23

234 22 3
                                    

Çıktığı sorgu odasının kapısını kıracak güçte kapattı Chan, sabahtan beri, yakaladıkları adamdan tek kelime alamamış olmaları onun sinirlerini olabildiğince germişti. O adamı boğmamak için zor tutuyordu kendisini, koca bir haftanın stresini ondan çıkarmak istiyordu.

Ondan önce çıkan Felix, omzunun üstünden bir bakış atıp en azından ofisine geçene kadar sakin kalması gerektiğini ima etti. Ancak Chan, küçük olanın bu bakışlarını göremeyecek kadar öfkeliydi. Tüm karakol boyunca ona atılan bakışları da görmezden geldi ve ofisine girdi söverek.

Felix de onun ardından girdi ve kapıyı kapattı, "Hyung, sakin ol artık." omuz korsesini tek hamlede çıkarıp rastgele bir yere fırlattı, Felix'e döndü, "Şerefsizin saçmaladığı zırvalıkları duymadın mı Felix? Ne demek sakin ol?" tek eliyle alnını ovan sarışın yanında geçti ve koltuklardan birisine bıraktı kendisini.

Chan'a bu konuda hak veriyordu fakat yine de öfkesini kontrol altına alması lazımdı, böyle hiçbir şeyi çözemez, daha da karman çorman ederlerdi, "Eğer sabaha kadar bir şeyleri ötmezse dava yatacak öylece. Olan öldürüğü insanların ailelerine olacak." dudağını ısırdı Felix, oldukça zor bir iş kalmıştı başlarına. Büyüğünün dediği gibi sabaha kadar çözmeleri gerekiyordu.

"Biliyorum." diye mırıldandı, koltuğa yaslandı, "Çözeceğim bir şekilde ben. Senin mesain doldu bile. Çık artık. Evdekiler endişelenmesin." omuzlarını düşürüp başını yana eğdi Chan. Böylesine zor bir anda arkadaşını yalnız bırakmak, tüm davayı ona yıkmak istemiyordu. Kendi etiğine oldukça aykırı bir hareketti. "Felix, şimdi gidemem eve falan, beraber çözmemiz gerekiyor."

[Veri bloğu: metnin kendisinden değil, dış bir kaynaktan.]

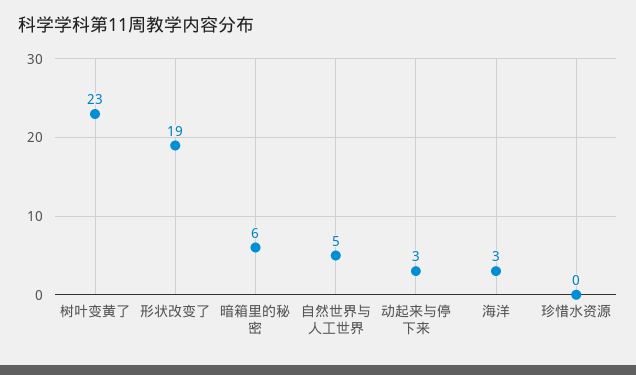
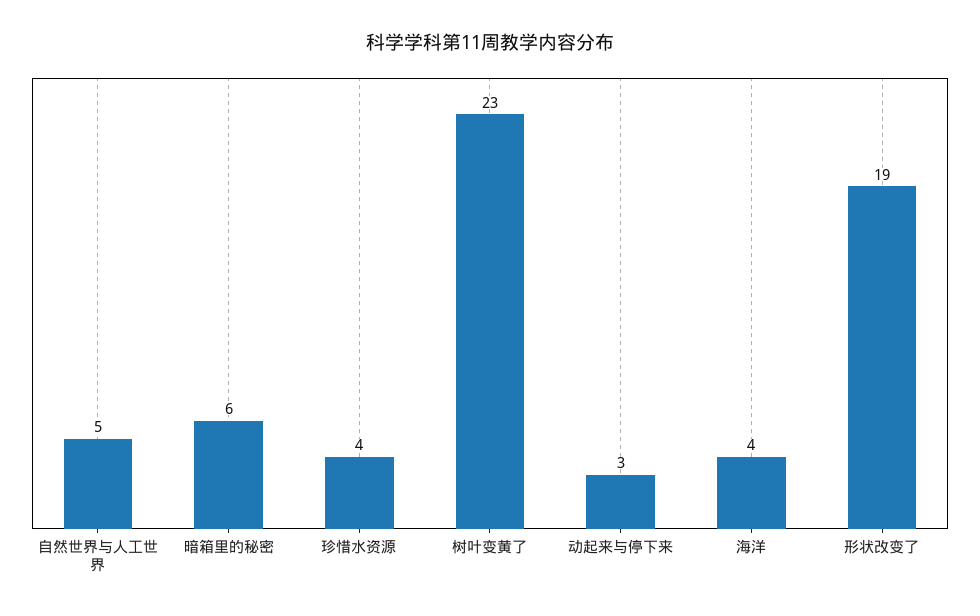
  {
    "树叶变黄了": 23,
    "形状改变了": 19,
    "暗箱里的秘密": 6,
    "自然世界与人工世界": 5,
    "动起来与停下来": 3,
-   "海洋": 3,
+   "海洋": 4,
-   "珍惜水资源": 0
+   "珍惜水资源": 4
  }

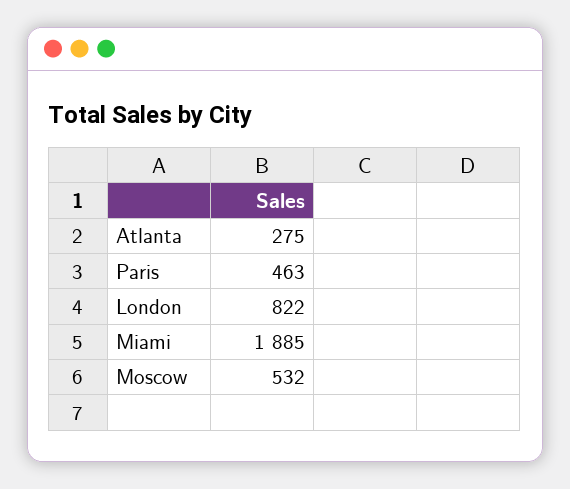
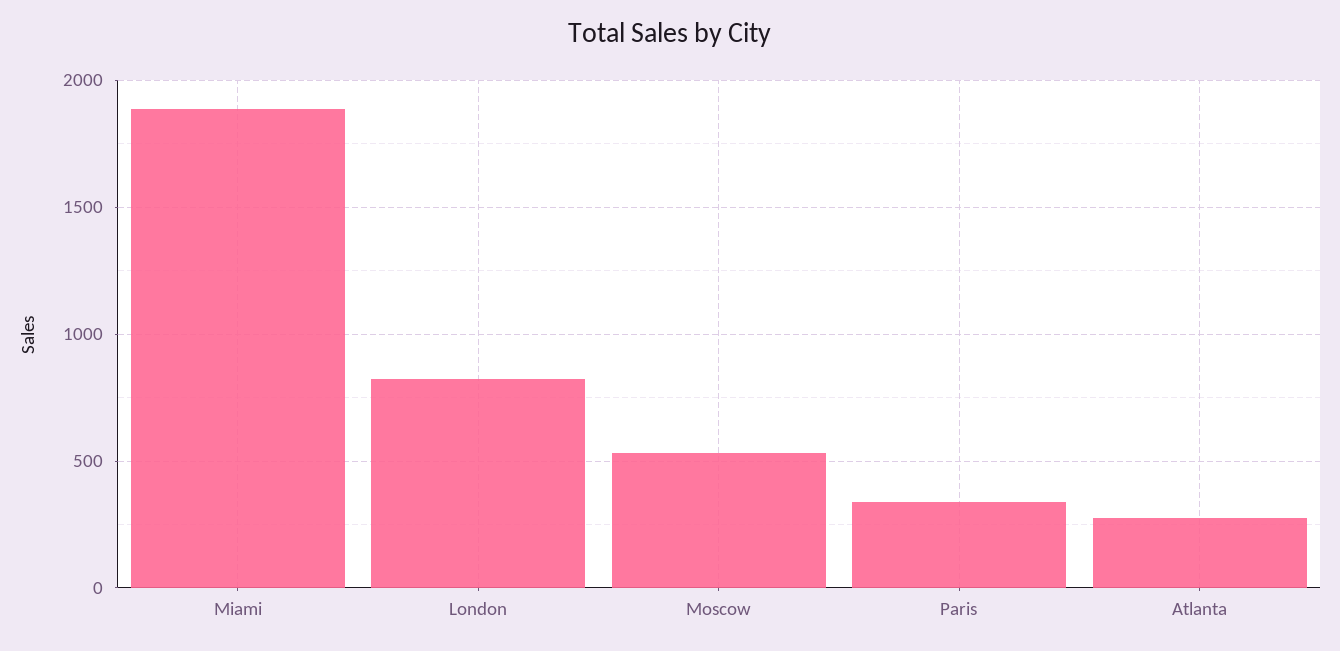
  {
    "Atlanta": 275,
-   "Paris": 463,
+   "Paris": 350,
    "London": 822,
    "Miami": 1885,
    "Moscow": 532
  }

Yorgun bir şekilde gülümsedi Felix, uyku akan gözlerini ovdu ve kalkıp Chan'ın yanına gitti, "Sana git dedim. Zaten az kaldı şurada rütbemin yükselmesine, bırak da biraz bana vursun spot ışığı." dedi bir elini omzuna koyup. Chan ona uyaran bir bakış attığında daha geniş bir şekilde gülümsemeye zorladı kendisini, "Lena'yı kocaman öp benim için. Kendin için de öp, bir gündür görmüyor çocuk seni. Ben bile dayanamıyorum o kadarına."

Ona gülerek göz devirdi Chan. Felix, yine yaptığı en iyi işi yapıyor, Chan'ı kolay bir şekilde ikna edip sakinleştiriyordu. İçi tereddütle dolsa da, arkadaşının güven veren bakışları ona başka bir seçenek bırakmıyordu. Daha da ikna olmasını sağlayacakmış gibi aniden üstüne çöken yorgunluğu hissetti. Esnetti boynunu birkaç basit hareketle.

"Pekala, inatçı velet."

Kaşlarını çatıp tuttuğu omzuna yumruk attı Felix, "Bana bir daha velet dersen içeriye atarım seni." dedi tehditkâr bir tonda. Askılıktan ceketini alan Chan, sırıtarak döndü ona, "Rütben yetmez." diyerek hemen çıktı odasından bir darbe daha almamak için.

Arabasına geçtiğinde telefonunu çıkarıp babasını aradı. O eve gelene kadar uyumayacağını biliyordu. Lise zamanlarında da geç saatlere kadar eve gelmediğinde babası beklerdi onu, uyumazdı. Değişmeyen alışkanlıklarından sadece biriydi. Kısa süreli bir bekleyişin ardından açıldı telefon, "Chan? Nerede kaldın? İki saat önce gelmen gerekmiyor muydu? Bir sıkıntı mı var?"

"Sana da merhaba baba. Herkes uyudu mu?"

"Uyudular. Lena bugün biraz rahatsızdı Chan. Yarın okula götürmeyeceğim. Daha da kötü olur çocuk."

Endişeyle doğruldu koltuğunda Chan, "Rahatsız mı? Neyi var? Neden bana daha önce haber vermiyorsun baba?" dedi telaşa kapılmasına rağmen arabayı çalıştırmaya çalışırken, "Durdur o arabayı hemen. Korkmuş bir şekilde araba sürmeye falan kalkma. Abartılacak bir şeyi yok. Öksürüyordu biraz sadece. Bir şeyler içirdim, melekler gibi uyuyor prensesim."